Kanada hatte sich im September dazu entschlossen, der Koalition gegen den Islamischen Staat beizutreten. Das beinhaltete nach dem Willen des Parlaments auch ein bewaffnetes Vorgehen gegen die extremistischen Kräfte des IS im Irak. 

Ein Polizist einer Spezialeinheit sichert am Mittwoch eine Strassenkreuzung in Ottawa – die kanadische Hauptstadt steht einen Tag nach den Angriffen immer noch unter Schock.
Ein Polizist einer Spezialeinheit sichert am Mittwoch eine Strassenkreuzung in Ottawa – die kanadische Hauptstadt steht einen Tag nach den Angriffen immer noch unter Schock.Bild: GETTY IMAGES NORTH AMERICA

Am Dienstag wurden erstmals Kampfflugzeuge der kanadischen Luftwaffe in die Nahostregion entsandt. Einen Tag später fand der Angriff auf das War Memorial in Ottawa statt. Ob die beiden Ereignisse in einem direkten Zusammenhang stehen, bleibt bis auf weiteres Spekulation. Sollte sich allerdings der Verdacht erhärten, dass der Todesschütze Sympathien für den IS empfand, oder gar in dessen Auftrag handelte, so wären die Auswirkungen nicht zuletzt für die anderen Mitglieder der Koalition gegen den IS schwerwiegend. 

CF-18-Hornet-Kampfflugzeuge der Royal Canadian Air Force beim Abflug in Richtung Naher Osten. 
CF-18-Hornet-Kampfflugzeuge der Royal Canadian Air Force beim Abflug in Richtung Naher Osten. Bild: X80001

Terrorattacken in Australien

Das Muster des Angriffs in Ottawa erinnert an die in letzter Sekunde verhinderten Terrorattacken in Australien im September. Die koordinierten Polizeiaktionen an mehreren Orten in Australien fanden statt, nachdem am 21. September ein Video aufgetaucht war, das dazu aufforderte, «Ungläubige zu töten». Auch Australien ist Mitglied der Koalition gegen den IS, die mittlerweile von Obama auf den Namen Inherent Resolve (etwa: Natürliche Entschlossenheit) getauft wurde. Luftangriffe durch australische Kampfflugzeuge wurden bereits ausgeführt. Und im Gegensatz etwa zu Kanada zögerte Australien nicht, Bodentruppen im Irak einzusetzen – wenn auch nur zu Ausbildungszwecken. 

Die australische Polizei stellt die Waffe eines mutmasslichen Dschihadisten sicher – im September verhafteten die Behörden in einer grossangelegten Aktion im ganzen Land Dutzende von mutmasslichen Ter ...
Die australische Polizei stellt die Waffe eines mutmasslichen Dschihadisten sicher – im September verhafteten die Behörden in einer grossangelegten Aktion im ganzen Land Dutzende von mutmasslichen Terroristen.Bild: AP/AAP

Wenn man diesem Faden folgt, so laufen die anderen Mitglieder der Koalition ebenfalls Gefahr, Opfer von Vergeltungsschlägen durch (selbsternannte) IS-Sympathisanten zu werden.

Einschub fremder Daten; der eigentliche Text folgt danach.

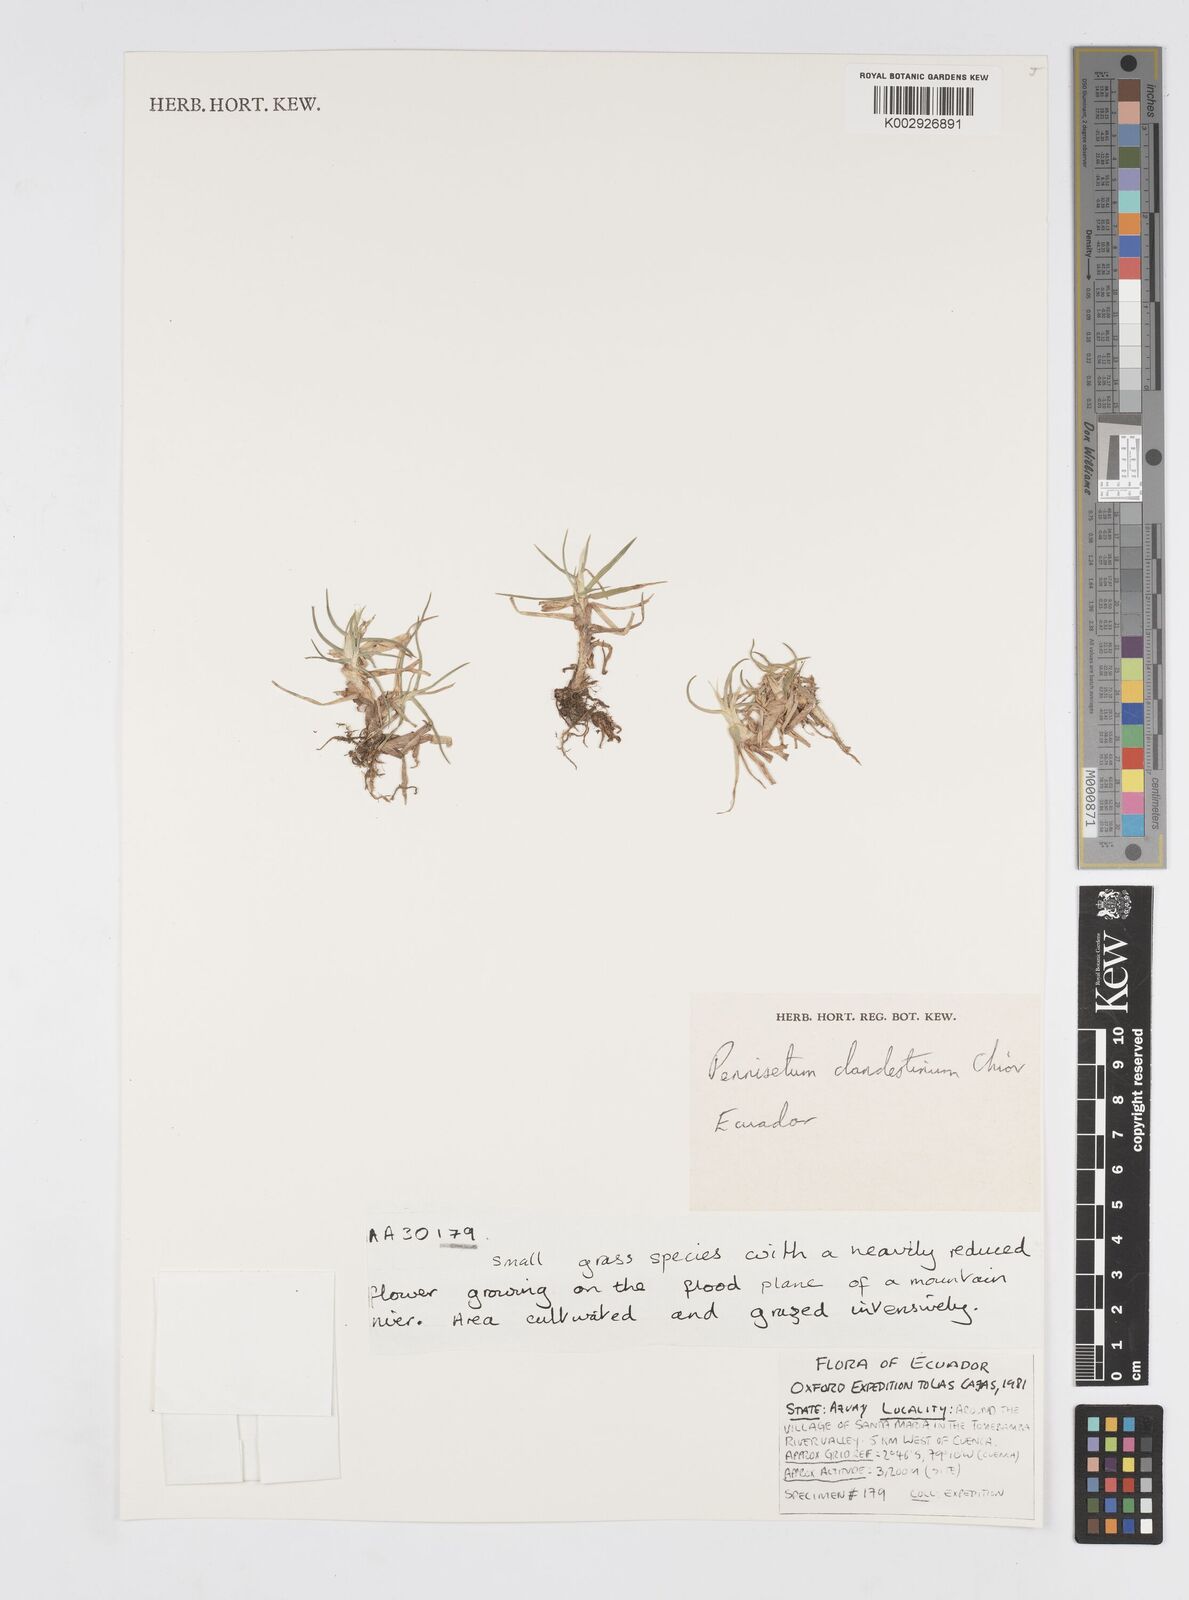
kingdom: Plantae
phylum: Tracheophyta
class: Liliopsida
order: Poales
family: Poaceae
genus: Cenchrus
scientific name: Cenchrus clandestinus
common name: Kikuyugrass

Die USA, Erzfeind der Dschihadisten, sind naturgemäss im Visier der Islamisten. Grossbritannien als ehemalige Kolonialmacht mit unglücklicher Hinterlassenschaft im Nahen Osten und enger Partner der USA ebenfalls. Auch Frankreich hat – nicht zuletzt durch die jahrzehntelange Vernachlässigung von muslimischen Einwanderern aus dem Maghreb und deren Ghettoisierung und Marginalisierung innerhalb der französischen Gesellschaft – den Zorn der Islamisten auf sich gezogen. Allen diesen Staaten ist gemein, dass sie sich im Kampf gegen den IS engagieren – und dass sie bereits Opfer islamistischer Attacken wurden. 

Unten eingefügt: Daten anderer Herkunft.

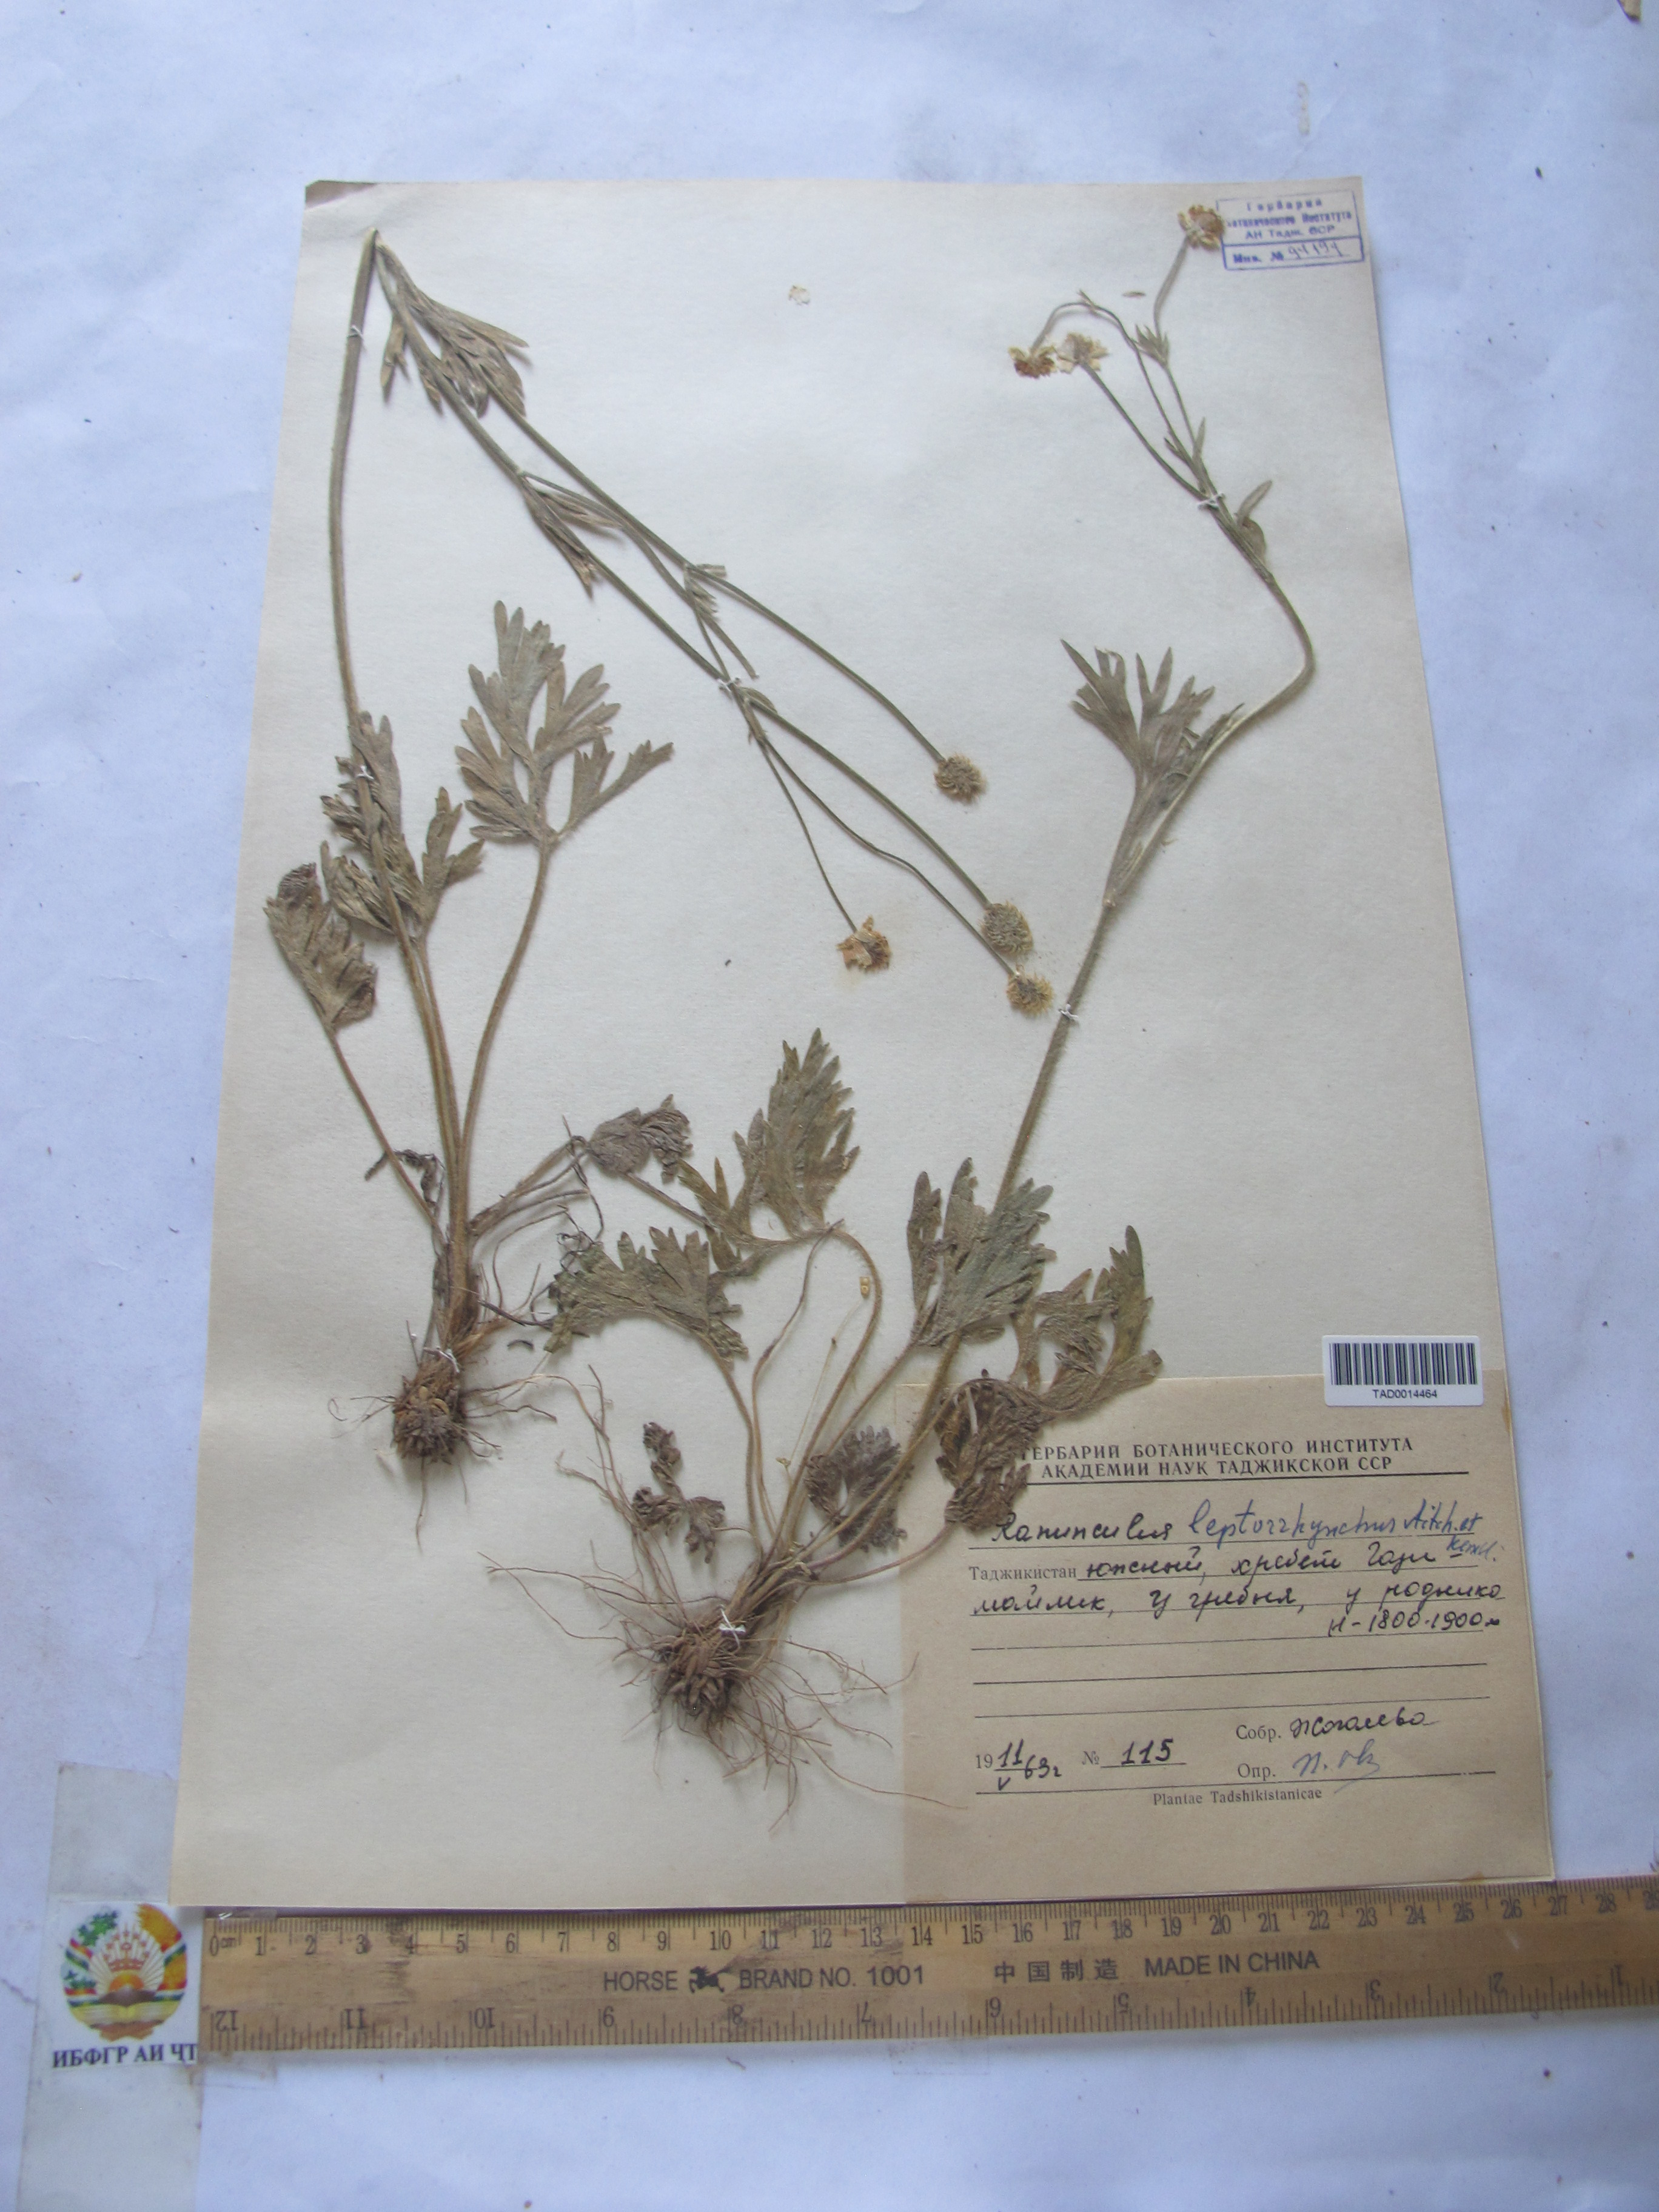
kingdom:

Aufruf zu «lone wolf»-Attacken durch den IS

Video vom 22. September.youtube/cnn

Belgien, die Niederlande, Spanien, Dänemark und Deutschland sind – neben den Golfstaaten – die anderen Länder, die in der Operation «Inherent Resolve» militärisch involviert sind – wobei Deutschland klar gemacht hat, dass weder Luftangriffe noch kämpfende Bodentruppen zur Debatte stehen. Anders sieht das etwa bei Belgien, Dänemark und den Niederlanden aus. 

Was der Terror bewirkt

Die Folgen der Terrorattacken, ob ausgeführt oder verhindert, sind absehbar: In den Parlamenten werden Gesetze zur Terrorismusabwehr durchgewinkt, die die Grenzen des Rechtsstaates bis zum Äussersten reizen, Sicherheitsvorkehrungen werden verschärft, Muslime nicht nur an der Zollabfertigung von Flughäfen scheel angeschaut. Diese Entwicklungen sind nicht neu, vielmehr sind sie der Idee des Terrors – zu Deutsch: Verbreitung von Angst und Schrecken zur Erreichung politischer Ziele – inhärent. 

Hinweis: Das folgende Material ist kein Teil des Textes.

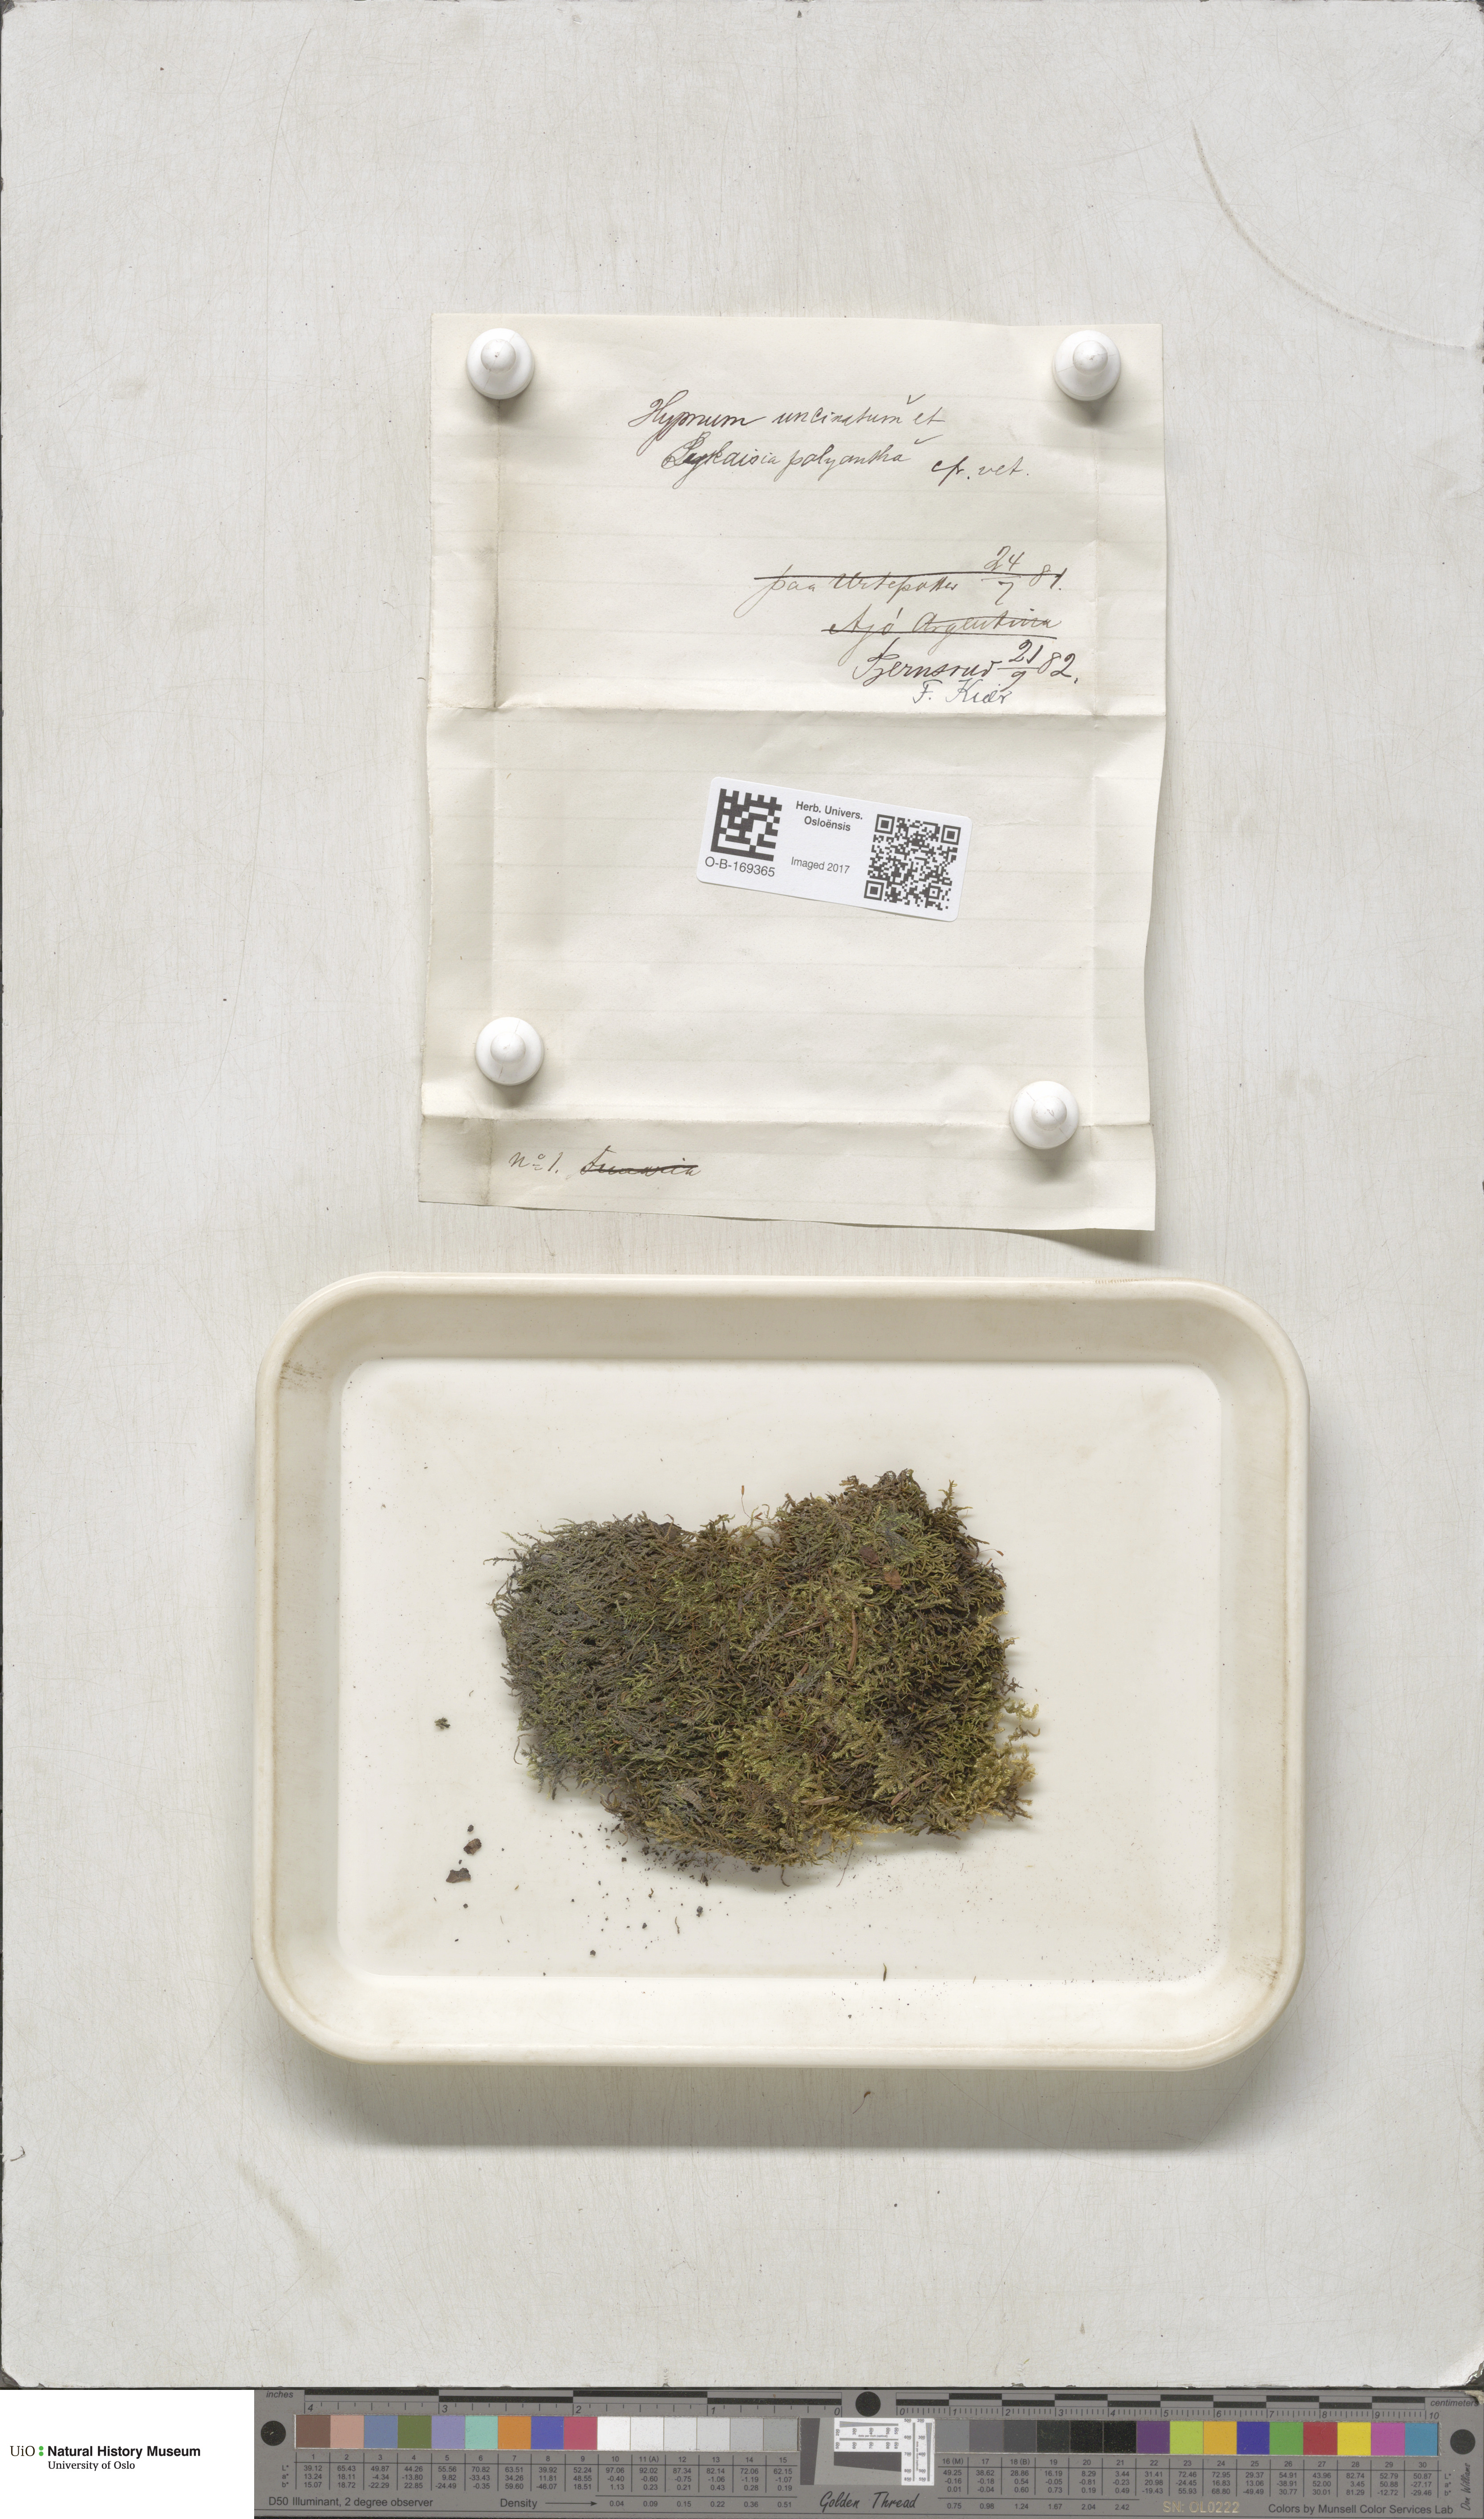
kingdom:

Australien hat bereits angekündigt, seine Anti-Terror-Gesetzgebung zu verschärfen, in Kanada wird derselbe Schritt nur eine Frage der Zeit sein. Und es ist zu erwarten, dass andere im Kampf gegen die Dschihadisten des IS involvierte Staaten ebenfalls nachziehen. Ob diese Gesetze ein griffiges Mittel gegen Terrorgefahren darstellen, wird sich weisen. 

Das vermehrte Auftreten sogenannter «small-scale»-Attacken durch «lone wolfs», also Angriffe einzelner, meist im Land selber radikalisierter und mehrheitlich junger Personen aus bildungsfernen Schichten mit Messern, Faustfeuerwaffen, selbst gebastelten Bomben oder Fahrzeugen, lässt daran zumindest Zweifel aufkommen. Diese Personen schlüpfen oftmals auch durch die engmaschigen Netze der Geheimdienste. 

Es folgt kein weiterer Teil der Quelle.